# Problem statement
Below are records to retype exactly, except for the pictures.

[Source data]
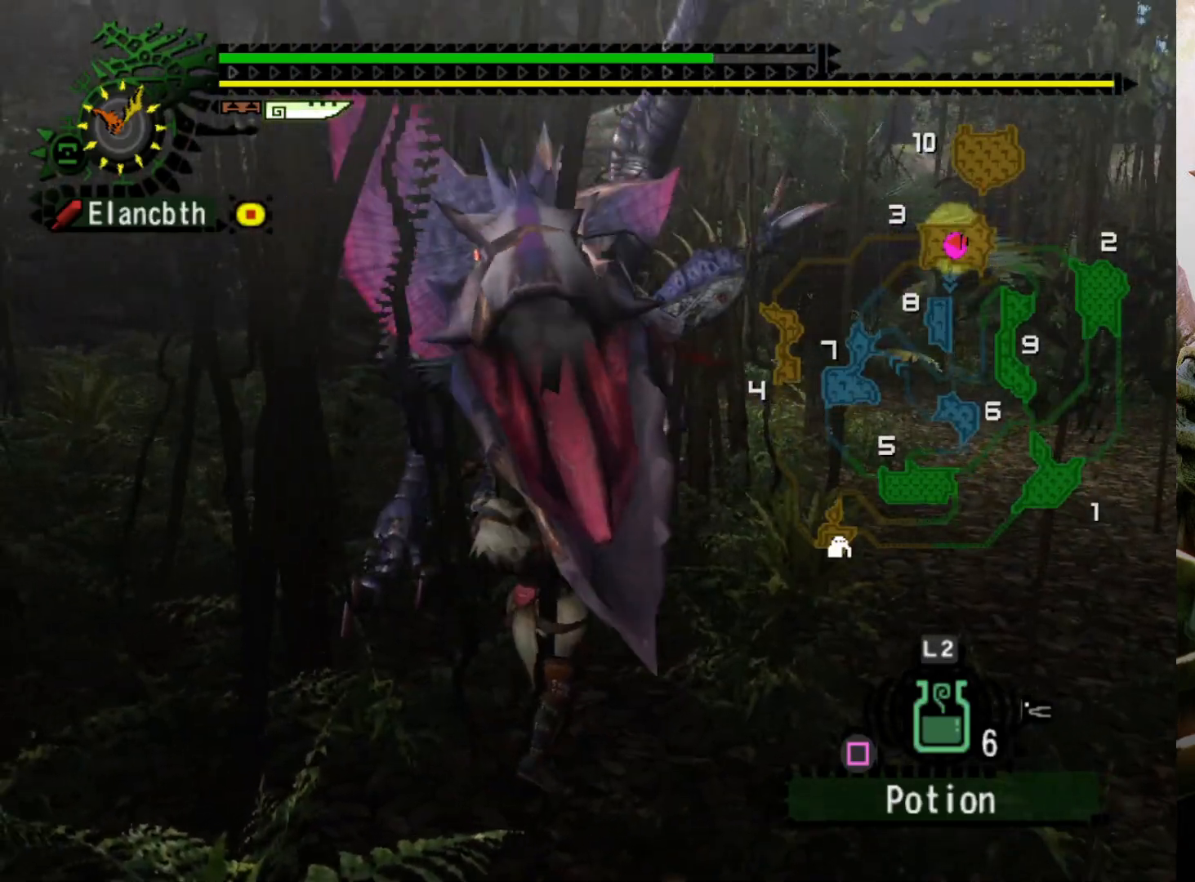
{"buttons": [], "left_stick": "center", "right_stick": "left", "events": [[500, "right_stick", "left"]]}
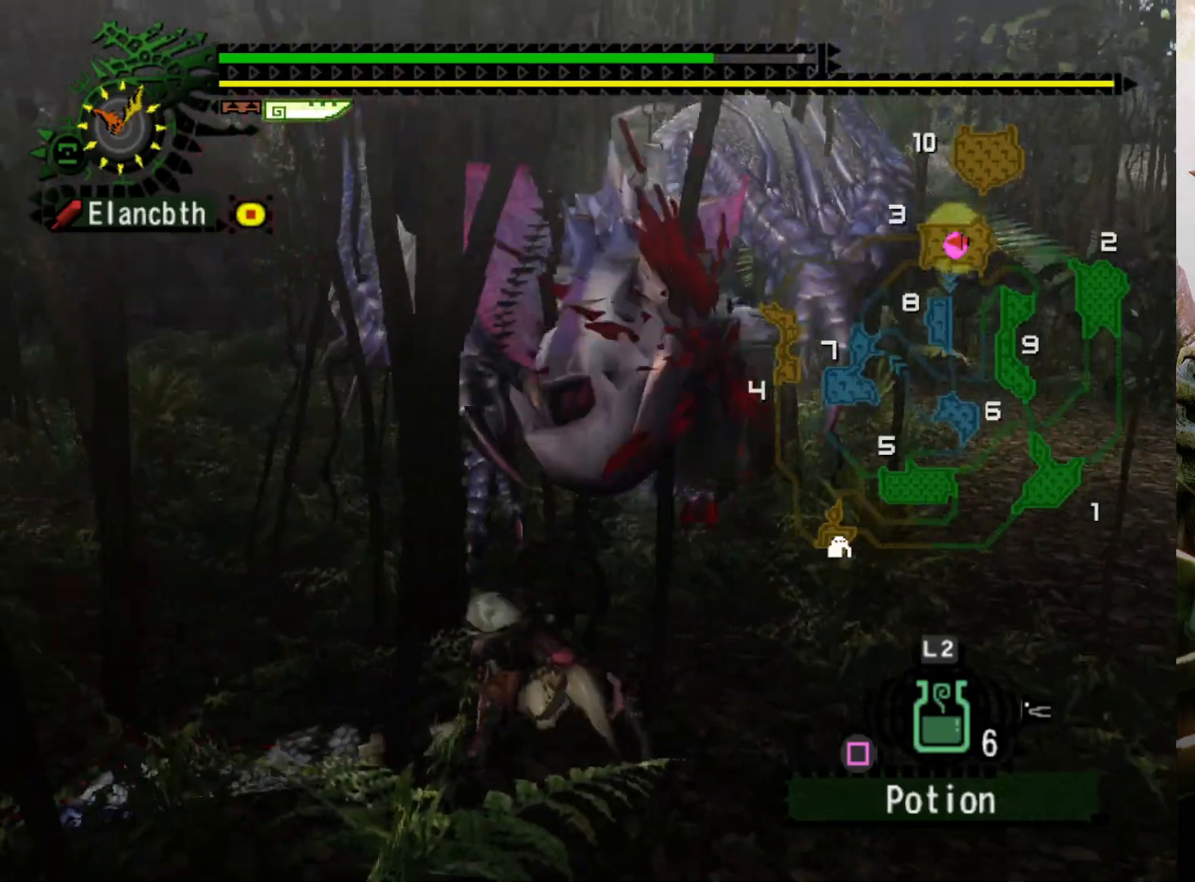
{"buttons": [], "left_stick": "center", "right_stick": "left", "events": []}
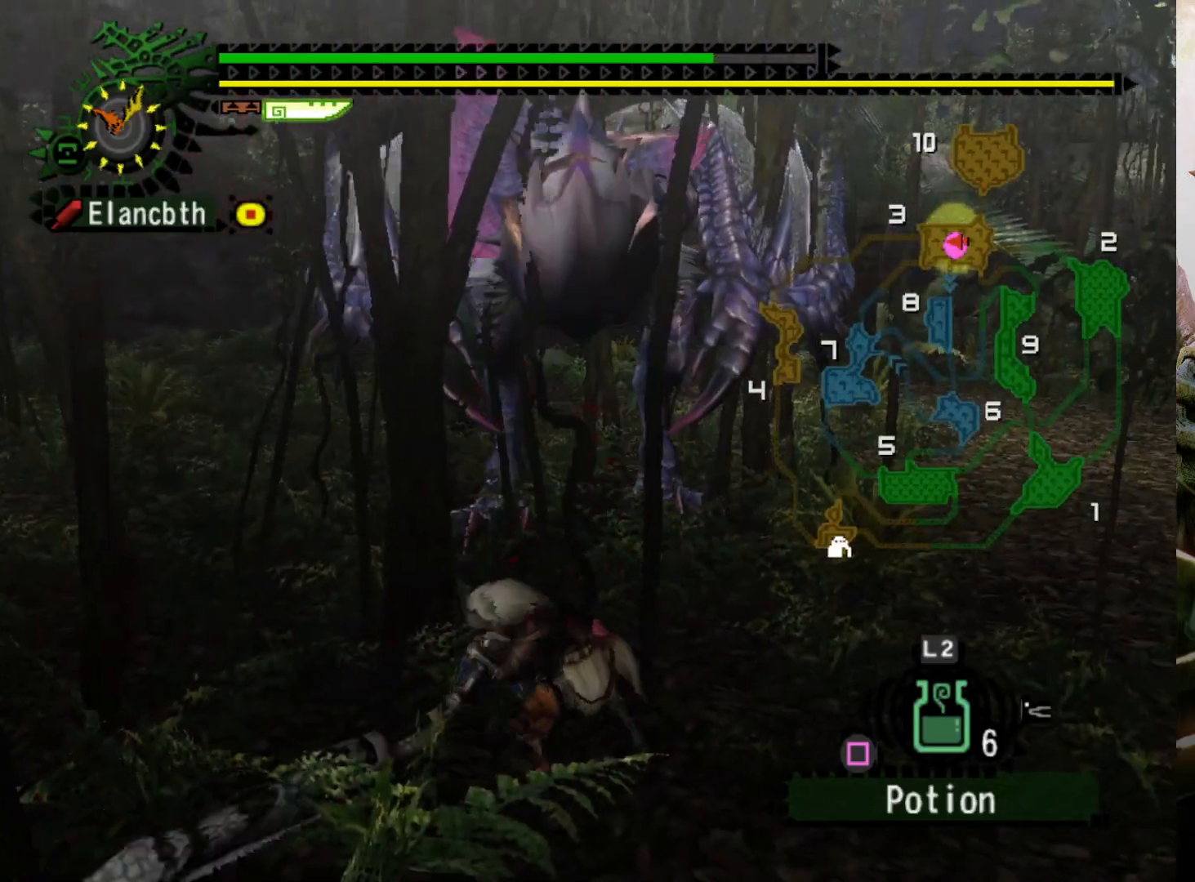
{"buttons": [], "left_stick": "center", "right_stick": "center", "events": [[33, "right_stick", "center"]]}
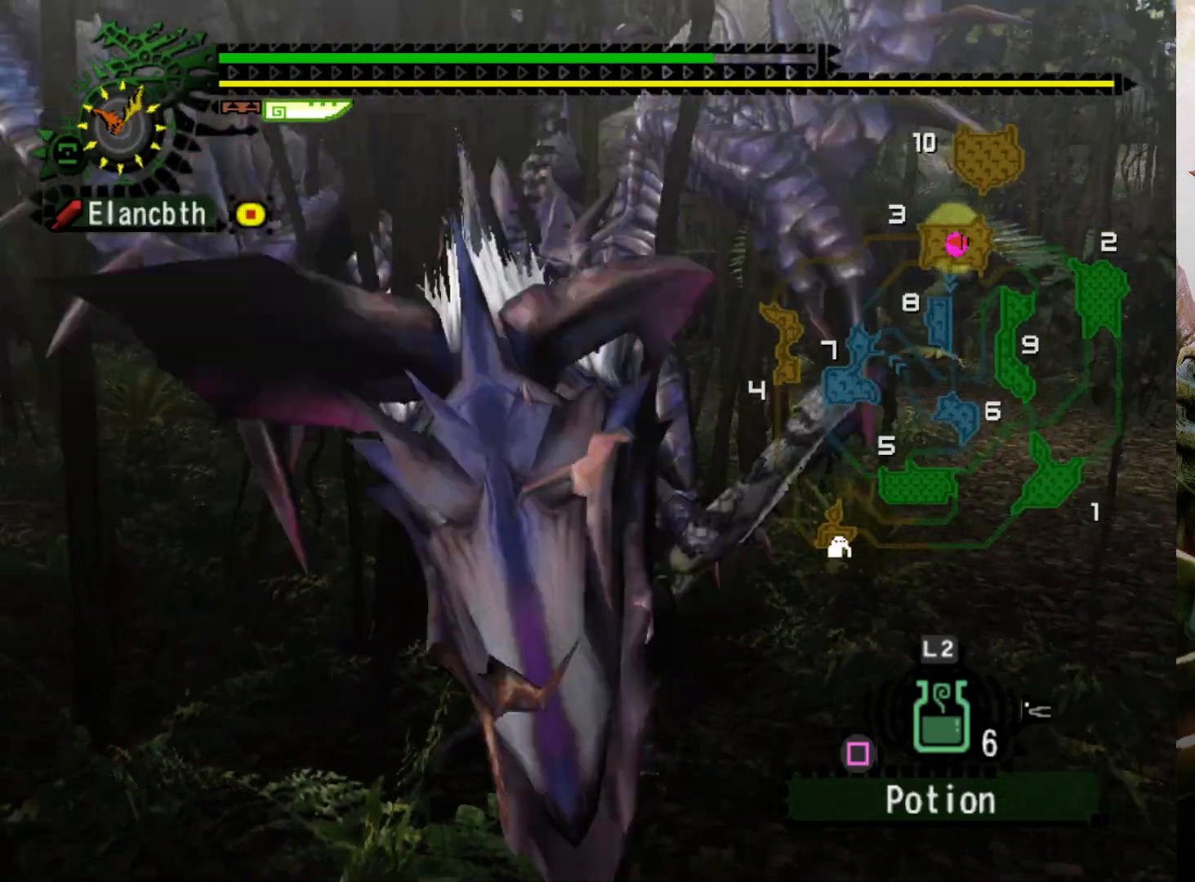
{"buttons": [], "left_stick": "center", "right_stick": "center", "events": []}
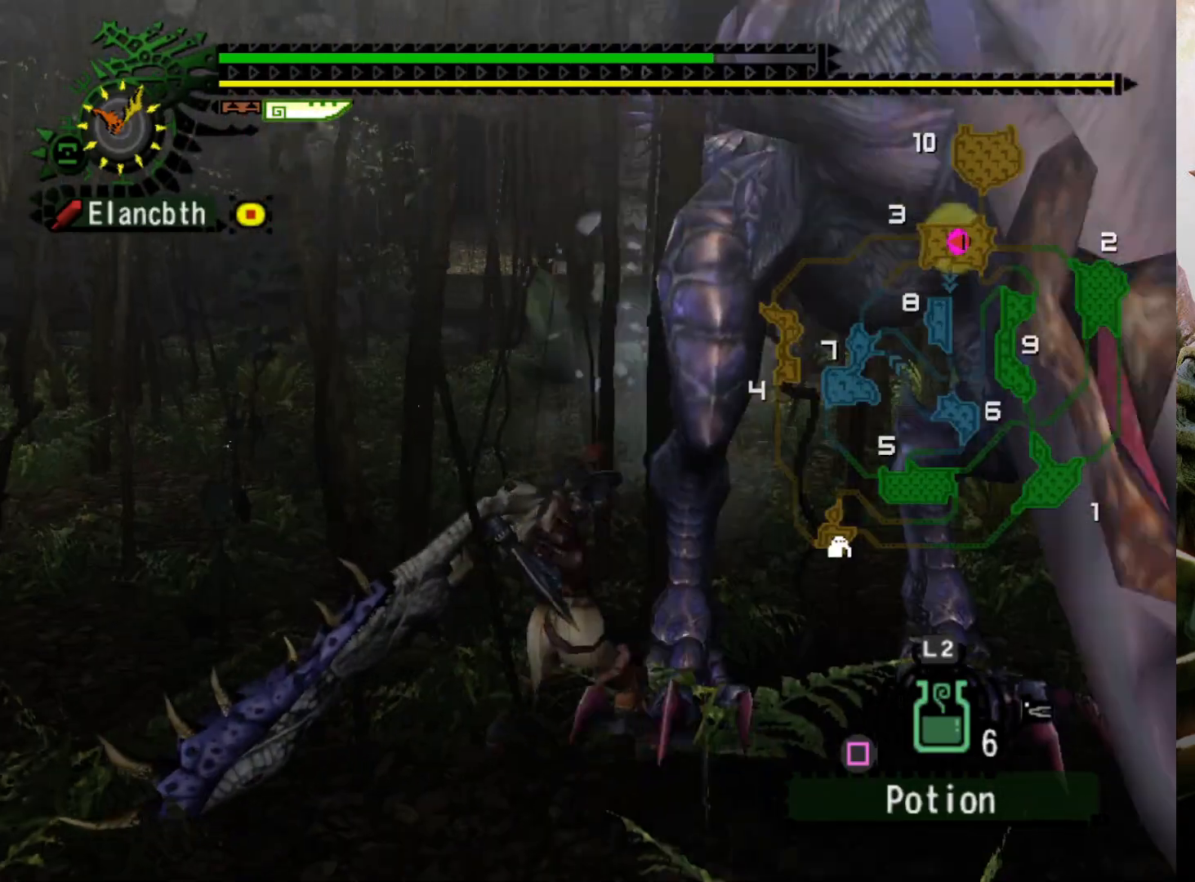
{"buttons": ["DPAD_RIGHT"], "left_stick": "center", "right_stick": "center", "events": [[367, "DPAD_RIGHT", "down"]]}
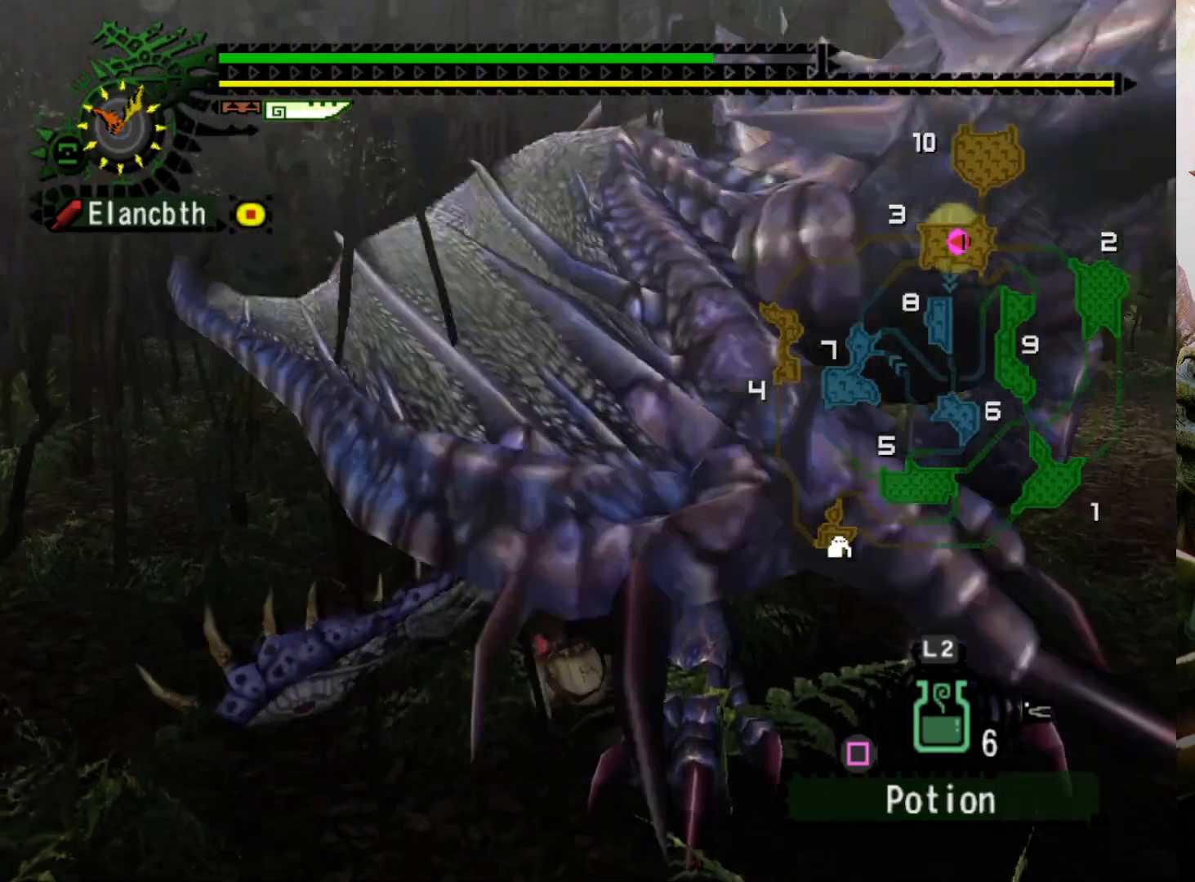
{"buttons": [], "left_stick": "left", "right_stick": "center", "events": [[167, "DPAD_RIGHT", "up"], [167, "left_stick", "left"]]}
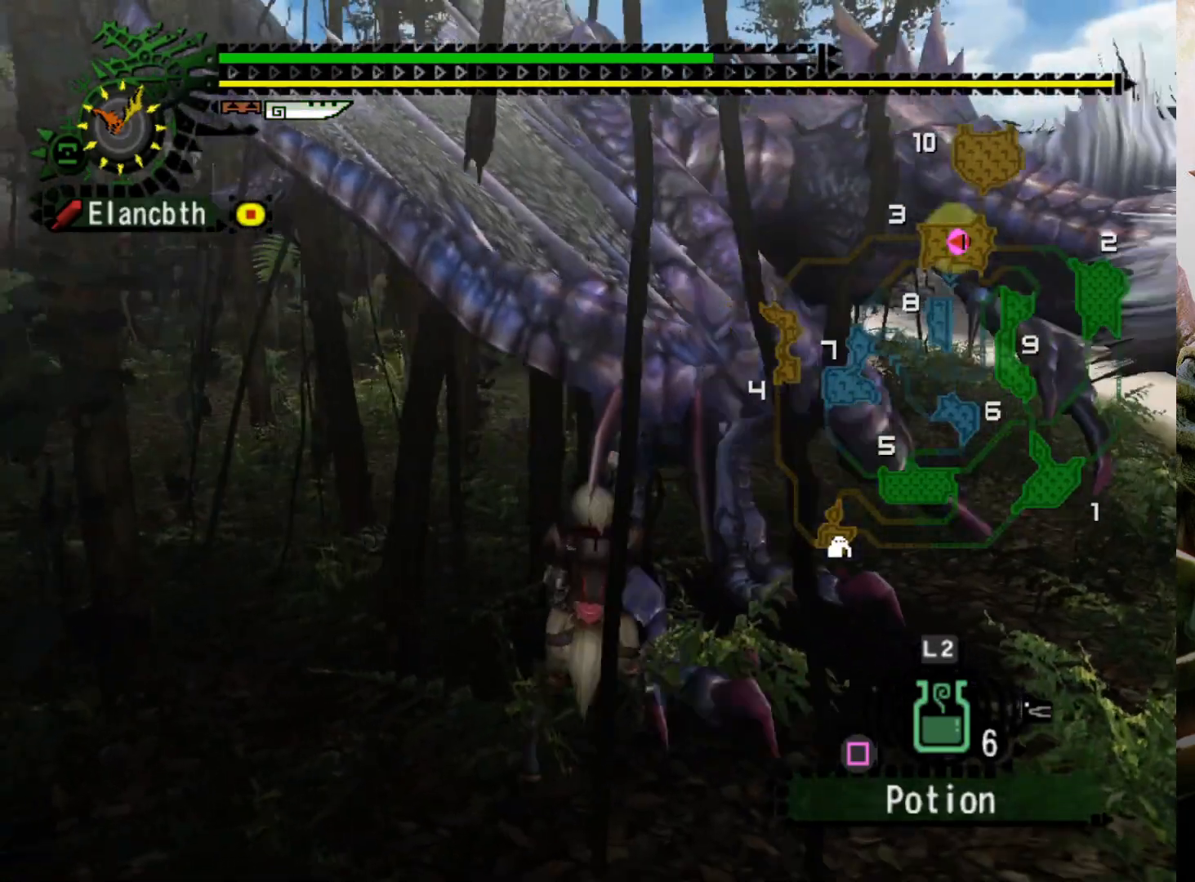
{"buttons": [], "left_stick": "up-left", "right_stick": "center", "events": [[67, "left_stick", "up-left"]]}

# Task solution
{"buttons": [], "left_stick": "center", "right_stick": "left", "events": [[500, "right_stick", "left"]]}
{"buttons": [], "left_stick": "center", "right_stick": "left", "events": []}
{"buttons": [], "left_stick": "center", "right_stick": "center", "events": [[33, "right_stick", "center"]]}
{"buttons": [], "left_stick": "center", "right_stick": "center", "events": []}
{"buttons": ["DPAD_RIGHT"], "left_stick": "center", "right_stick": "center", "events": [[367, "DPAD_RIGHT", "down"]]}
{"buttons": [], "left_stick": "left", "right_stick": "center", "events": [[167, "DPAD_RIGHT", "up"], [167, "left_stick", "left"]]}
{"buttons": [], "left_stick": "up-left", "right_stick": "center", "events": [[67, "left_stick", "up-left"]]}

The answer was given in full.